TASK DETAILS
In the listing beneath this line, copy exactly the lines starting with the one containing "power microscopy micrograph" and going on through the one containing "positivity in colorectal".

*** EXTRACTED DATA ***

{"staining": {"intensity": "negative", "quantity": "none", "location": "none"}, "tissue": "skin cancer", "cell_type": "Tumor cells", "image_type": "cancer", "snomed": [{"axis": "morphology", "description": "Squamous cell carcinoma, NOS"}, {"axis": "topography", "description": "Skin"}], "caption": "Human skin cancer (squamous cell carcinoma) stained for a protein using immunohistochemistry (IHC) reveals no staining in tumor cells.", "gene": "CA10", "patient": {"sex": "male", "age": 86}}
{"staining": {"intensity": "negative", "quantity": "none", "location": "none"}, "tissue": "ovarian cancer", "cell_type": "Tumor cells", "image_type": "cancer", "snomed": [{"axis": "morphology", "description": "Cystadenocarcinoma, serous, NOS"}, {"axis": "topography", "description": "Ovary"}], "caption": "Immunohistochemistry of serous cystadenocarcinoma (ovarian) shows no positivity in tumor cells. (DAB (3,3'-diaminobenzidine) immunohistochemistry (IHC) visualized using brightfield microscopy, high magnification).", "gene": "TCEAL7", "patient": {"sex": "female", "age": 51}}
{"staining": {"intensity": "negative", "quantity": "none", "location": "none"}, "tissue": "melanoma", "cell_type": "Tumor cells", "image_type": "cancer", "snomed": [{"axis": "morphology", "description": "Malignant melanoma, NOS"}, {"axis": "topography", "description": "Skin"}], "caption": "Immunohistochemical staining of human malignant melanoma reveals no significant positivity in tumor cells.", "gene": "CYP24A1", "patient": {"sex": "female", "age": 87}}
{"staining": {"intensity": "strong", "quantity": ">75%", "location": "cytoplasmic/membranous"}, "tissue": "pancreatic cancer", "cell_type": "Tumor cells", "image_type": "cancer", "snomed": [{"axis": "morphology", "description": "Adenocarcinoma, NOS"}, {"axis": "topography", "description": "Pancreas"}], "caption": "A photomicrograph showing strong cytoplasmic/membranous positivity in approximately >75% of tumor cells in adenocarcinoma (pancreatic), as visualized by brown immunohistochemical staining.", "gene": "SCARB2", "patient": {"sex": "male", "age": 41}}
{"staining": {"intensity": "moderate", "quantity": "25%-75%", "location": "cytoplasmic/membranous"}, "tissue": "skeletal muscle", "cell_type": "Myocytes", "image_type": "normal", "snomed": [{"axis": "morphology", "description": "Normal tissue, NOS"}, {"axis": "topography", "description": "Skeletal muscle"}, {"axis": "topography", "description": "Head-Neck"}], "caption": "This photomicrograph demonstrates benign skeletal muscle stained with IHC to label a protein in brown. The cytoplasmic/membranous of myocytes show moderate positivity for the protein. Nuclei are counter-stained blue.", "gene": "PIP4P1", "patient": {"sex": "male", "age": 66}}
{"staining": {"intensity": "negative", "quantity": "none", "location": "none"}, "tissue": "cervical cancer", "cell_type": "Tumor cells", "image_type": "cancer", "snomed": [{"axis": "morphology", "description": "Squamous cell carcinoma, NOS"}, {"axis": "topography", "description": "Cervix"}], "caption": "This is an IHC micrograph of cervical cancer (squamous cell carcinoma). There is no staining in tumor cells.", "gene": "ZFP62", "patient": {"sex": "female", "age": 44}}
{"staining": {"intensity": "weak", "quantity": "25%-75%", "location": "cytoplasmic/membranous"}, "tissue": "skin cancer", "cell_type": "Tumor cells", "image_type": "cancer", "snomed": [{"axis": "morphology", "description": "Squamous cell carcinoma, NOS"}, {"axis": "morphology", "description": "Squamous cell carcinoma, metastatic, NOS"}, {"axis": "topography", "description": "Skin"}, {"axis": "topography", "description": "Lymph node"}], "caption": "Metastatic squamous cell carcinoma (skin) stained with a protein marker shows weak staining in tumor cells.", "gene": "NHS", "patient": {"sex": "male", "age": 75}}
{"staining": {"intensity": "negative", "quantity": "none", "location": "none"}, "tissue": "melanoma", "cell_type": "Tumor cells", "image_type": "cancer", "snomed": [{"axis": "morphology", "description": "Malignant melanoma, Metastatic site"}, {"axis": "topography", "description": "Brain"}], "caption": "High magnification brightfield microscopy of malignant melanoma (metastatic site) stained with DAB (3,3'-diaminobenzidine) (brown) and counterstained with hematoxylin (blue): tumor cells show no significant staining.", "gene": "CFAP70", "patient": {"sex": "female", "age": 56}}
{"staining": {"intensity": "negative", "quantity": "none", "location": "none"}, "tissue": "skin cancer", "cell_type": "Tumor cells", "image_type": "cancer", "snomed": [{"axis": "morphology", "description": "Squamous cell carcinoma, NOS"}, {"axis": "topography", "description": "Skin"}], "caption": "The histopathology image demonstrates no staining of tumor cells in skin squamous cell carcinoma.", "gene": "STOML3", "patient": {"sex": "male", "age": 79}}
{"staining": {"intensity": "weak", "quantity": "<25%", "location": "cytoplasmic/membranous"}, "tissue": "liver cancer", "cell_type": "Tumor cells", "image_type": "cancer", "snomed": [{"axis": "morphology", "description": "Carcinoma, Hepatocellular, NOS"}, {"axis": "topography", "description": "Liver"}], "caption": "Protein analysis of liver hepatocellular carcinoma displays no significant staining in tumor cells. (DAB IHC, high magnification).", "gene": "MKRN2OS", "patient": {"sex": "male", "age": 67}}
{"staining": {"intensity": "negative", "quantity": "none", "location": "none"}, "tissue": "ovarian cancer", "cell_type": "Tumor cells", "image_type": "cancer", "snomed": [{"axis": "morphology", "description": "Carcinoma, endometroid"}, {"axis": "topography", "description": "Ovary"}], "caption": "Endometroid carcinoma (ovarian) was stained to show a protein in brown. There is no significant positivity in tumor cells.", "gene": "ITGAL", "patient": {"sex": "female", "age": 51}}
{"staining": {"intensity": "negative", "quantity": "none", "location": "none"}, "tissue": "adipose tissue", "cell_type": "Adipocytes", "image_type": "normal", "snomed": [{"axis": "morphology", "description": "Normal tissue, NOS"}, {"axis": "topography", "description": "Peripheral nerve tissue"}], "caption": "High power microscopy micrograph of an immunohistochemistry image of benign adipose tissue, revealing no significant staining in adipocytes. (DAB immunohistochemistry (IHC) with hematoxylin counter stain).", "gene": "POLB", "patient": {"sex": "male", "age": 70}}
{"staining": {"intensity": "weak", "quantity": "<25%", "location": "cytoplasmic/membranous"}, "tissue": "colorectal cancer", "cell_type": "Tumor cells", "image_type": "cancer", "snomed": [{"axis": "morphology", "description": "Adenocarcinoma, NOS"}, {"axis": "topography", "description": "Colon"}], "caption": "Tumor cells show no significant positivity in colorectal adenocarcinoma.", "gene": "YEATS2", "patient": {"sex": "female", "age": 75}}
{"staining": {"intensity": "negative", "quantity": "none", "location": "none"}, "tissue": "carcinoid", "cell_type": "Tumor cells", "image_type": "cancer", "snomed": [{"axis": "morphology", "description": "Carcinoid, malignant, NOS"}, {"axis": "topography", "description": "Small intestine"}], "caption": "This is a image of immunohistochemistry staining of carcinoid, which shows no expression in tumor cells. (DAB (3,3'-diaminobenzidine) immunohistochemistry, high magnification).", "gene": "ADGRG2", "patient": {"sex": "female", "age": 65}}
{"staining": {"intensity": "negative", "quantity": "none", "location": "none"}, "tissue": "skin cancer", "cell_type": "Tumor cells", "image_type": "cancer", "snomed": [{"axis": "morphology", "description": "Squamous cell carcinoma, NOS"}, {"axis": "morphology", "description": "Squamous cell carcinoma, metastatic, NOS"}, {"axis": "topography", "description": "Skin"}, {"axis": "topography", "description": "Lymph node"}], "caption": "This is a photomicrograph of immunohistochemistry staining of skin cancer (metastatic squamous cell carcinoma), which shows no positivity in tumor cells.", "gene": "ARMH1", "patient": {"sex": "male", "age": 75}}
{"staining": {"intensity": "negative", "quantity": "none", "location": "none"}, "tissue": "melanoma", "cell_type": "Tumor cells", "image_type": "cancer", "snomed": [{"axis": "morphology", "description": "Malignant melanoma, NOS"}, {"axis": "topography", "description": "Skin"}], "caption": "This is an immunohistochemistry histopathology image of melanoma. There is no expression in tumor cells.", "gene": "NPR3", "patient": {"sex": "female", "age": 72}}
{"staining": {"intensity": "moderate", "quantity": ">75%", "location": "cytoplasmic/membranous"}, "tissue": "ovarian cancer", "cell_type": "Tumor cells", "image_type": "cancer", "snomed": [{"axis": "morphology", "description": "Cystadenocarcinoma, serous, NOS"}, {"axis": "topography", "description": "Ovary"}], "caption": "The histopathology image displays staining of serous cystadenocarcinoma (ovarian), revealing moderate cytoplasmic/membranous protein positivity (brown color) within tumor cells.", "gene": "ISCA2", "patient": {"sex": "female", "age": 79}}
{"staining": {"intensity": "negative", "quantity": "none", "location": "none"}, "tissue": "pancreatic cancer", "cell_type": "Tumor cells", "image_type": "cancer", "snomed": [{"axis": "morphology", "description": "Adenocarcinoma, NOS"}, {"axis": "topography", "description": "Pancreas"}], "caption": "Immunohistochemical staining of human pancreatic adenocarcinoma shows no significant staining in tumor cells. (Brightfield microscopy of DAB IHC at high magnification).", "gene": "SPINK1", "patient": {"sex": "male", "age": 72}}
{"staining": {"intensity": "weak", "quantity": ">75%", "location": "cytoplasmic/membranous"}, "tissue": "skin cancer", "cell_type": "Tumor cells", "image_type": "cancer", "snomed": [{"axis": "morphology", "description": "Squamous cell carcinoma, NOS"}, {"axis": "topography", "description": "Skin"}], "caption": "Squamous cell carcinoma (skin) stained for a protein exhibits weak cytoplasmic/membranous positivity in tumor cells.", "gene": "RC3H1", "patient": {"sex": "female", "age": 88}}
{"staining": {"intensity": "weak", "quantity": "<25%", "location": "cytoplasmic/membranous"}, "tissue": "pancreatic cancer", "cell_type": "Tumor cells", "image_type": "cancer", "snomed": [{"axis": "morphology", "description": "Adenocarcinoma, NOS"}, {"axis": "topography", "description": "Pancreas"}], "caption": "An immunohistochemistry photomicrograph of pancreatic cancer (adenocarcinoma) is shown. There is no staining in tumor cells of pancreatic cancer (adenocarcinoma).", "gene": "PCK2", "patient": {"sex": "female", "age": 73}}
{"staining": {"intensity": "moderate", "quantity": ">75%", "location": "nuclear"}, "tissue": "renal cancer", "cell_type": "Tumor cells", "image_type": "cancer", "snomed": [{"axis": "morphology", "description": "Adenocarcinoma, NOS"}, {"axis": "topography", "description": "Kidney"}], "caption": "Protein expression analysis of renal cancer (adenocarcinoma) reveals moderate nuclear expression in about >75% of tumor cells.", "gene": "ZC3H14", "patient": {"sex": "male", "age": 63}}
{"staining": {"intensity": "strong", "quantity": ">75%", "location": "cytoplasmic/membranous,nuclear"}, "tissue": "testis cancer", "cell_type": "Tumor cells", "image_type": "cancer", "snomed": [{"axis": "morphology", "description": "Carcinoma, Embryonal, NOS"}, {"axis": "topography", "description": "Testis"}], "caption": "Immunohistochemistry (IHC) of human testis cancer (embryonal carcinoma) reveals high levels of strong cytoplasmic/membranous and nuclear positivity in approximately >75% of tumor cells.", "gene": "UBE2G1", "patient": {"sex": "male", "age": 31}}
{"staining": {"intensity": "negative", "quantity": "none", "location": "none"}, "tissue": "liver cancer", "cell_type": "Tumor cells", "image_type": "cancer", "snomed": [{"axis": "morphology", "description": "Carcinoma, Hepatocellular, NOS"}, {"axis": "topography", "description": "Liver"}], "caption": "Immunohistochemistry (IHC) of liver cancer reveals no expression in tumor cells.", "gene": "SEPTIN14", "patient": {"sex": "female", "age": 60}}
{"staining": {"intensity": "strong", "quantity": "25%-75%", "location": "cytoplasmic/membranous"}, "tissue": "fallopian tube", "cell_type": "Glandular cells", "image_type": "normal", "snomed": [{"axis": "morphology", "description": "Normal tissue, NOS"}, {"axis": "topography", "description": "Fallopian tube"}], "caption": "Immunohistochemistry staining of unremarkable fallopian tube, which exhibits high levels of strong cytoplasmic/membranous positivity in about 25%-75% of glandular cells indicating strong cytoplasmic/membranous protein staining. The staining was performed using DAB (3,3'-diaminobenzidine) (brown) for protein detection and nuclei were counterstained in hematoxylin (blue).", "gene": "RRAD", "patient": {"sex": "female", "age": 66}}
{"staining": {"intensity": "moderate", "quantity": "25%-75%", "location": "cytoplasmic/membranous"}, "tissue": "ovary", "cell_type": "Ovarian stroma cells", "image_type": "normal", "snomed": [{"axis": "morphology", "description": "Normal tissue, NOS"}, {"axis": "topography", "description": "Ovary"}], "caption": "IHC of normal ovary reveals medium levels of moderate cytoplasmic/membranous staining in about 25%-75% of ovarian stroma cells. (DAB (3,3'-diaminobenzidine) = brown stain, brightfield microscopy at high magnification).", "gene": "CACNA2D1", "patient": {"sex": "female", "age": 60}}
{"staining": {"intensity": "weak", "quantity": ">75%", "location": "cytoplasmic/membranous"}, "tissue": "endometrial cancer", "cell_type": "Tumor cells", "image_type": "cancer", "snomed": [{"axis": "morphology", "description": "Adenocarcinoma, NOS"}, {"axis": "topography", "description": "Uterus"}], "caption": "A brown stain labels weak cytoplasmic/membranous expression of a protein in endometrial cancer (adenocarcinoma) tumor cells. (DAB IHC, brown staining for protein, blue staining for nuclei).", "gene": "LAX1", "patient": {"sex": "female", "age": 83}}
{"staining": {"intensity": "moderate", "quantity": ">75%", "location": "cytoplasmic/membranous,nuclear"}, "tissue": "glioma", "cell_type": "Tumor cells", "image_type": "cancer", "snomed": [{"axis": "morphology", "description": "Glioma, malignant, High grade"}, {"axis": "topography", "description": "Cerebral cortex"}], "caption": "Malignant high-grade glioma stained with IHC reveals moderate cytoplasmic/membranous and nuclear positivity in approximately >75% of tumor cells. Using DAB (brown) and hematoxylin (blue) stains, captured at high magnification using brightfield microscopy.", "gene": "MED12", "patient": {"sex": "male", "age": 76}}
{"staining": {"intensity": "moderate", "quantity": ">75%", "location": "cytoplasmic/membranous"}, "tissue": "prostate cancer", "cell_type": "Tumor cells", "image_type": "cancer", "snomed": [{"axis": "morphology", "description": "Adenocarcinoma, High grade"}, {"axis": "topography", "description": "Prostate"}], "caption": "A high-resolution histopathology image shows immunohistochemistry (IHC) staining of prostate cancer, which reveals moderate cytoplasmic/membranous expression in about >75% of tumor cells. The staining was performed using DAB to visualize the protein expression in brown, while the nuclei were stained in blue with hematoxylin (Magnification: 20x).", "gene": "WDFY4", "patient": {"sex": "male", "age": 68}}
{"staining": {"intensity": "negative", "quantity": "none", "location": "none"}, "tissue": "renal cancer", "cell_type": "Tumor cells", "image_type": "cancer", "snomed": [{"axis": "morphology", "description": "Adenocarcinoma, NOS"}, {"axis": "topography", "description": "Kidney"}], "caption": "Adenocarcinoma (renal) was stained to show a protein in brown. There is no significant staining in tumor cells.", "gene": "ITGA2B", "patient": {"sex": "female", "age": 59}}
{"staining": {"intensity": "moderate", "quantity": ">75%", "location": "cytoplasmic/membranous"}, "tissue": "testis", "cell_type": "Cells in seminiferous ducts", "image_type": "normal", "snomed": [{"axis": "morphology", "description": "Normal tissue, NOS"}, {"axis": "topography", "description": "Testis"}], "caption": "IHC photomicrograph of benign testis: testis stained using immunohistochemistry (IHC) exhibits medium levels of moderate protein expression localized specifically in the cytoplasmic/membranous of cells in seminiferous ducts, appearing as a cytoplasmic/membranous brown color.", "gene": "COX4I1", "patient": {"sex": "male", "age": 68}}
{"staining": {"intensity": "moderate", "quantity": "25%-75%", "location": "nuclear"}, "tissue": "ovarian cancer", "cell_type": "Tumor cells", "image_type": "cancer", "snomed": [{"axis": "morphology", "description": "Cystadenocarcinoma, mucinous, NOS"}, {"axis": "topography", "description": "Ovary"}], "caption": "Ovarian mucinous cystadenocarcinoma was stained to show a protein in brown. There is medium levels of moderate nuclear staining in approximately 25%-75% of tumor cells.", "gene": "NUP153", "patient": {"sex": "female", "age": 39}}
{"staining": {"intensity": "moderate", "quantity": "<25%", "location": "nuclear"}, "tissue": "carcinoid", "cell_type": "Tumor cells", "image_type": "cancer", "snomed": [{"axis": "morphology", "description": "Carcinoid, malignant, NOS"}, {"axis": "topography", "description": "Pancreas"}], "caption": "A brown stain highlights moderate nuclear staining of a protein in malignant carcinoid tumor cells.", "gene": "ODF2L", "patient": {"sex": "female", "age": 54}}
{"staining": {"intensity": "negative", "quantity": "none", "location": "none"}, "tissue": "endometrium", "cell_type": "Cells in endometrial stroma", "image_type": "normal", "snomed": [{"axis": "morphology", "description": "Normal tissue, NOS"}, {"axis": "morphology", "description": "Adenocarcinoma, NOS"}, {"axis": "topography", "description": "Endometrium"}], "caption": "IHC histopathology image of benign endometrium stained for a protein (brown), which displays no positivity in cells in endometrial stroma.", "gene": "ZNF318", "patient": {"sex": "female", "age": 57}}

*** End of EXTRACTED DATA ***

TASK OUTPUT
{"staining": {"intensity": "negative", "quantity": "none", "location": "none"}, "tissue": "adipose tissue", "cell_type": "Adipocytes", "image_type": "normal", "snomed": [{"axis": "morphology", "description": "Normal tissue, NOS"}, {"axis": "topography", "description": "Peripheral nerve tissue"}], "caption": "High power microscopy micrograph of an immunohistochemistry image of benign adipose tissue, revealing no significant staining in adipocytes. (DAB immunohistochemistry (IHC) with hematoxylin counter stain).", "gene": "POLB", "patient": {"sex": "male", "age": 70}}
{"staining": {"intensity": "weak", "quantity": "<25%", "location": "cytoplasmic/membranous"}, "tissue": "colorectal cancer", "cell_type": "Tumor cells", "image_type": "cancer", "snomed": [{"axis": "morphology", "description": "Adenocarcinoma, NOS"}, {"axis": "topography", "description": "Colon"}], "caption": "Tumor cells show no significant positivity in colorectal adenocarcinoma.", "gene": "YEATS2", "patient": {"sex": "female", "age": 75}}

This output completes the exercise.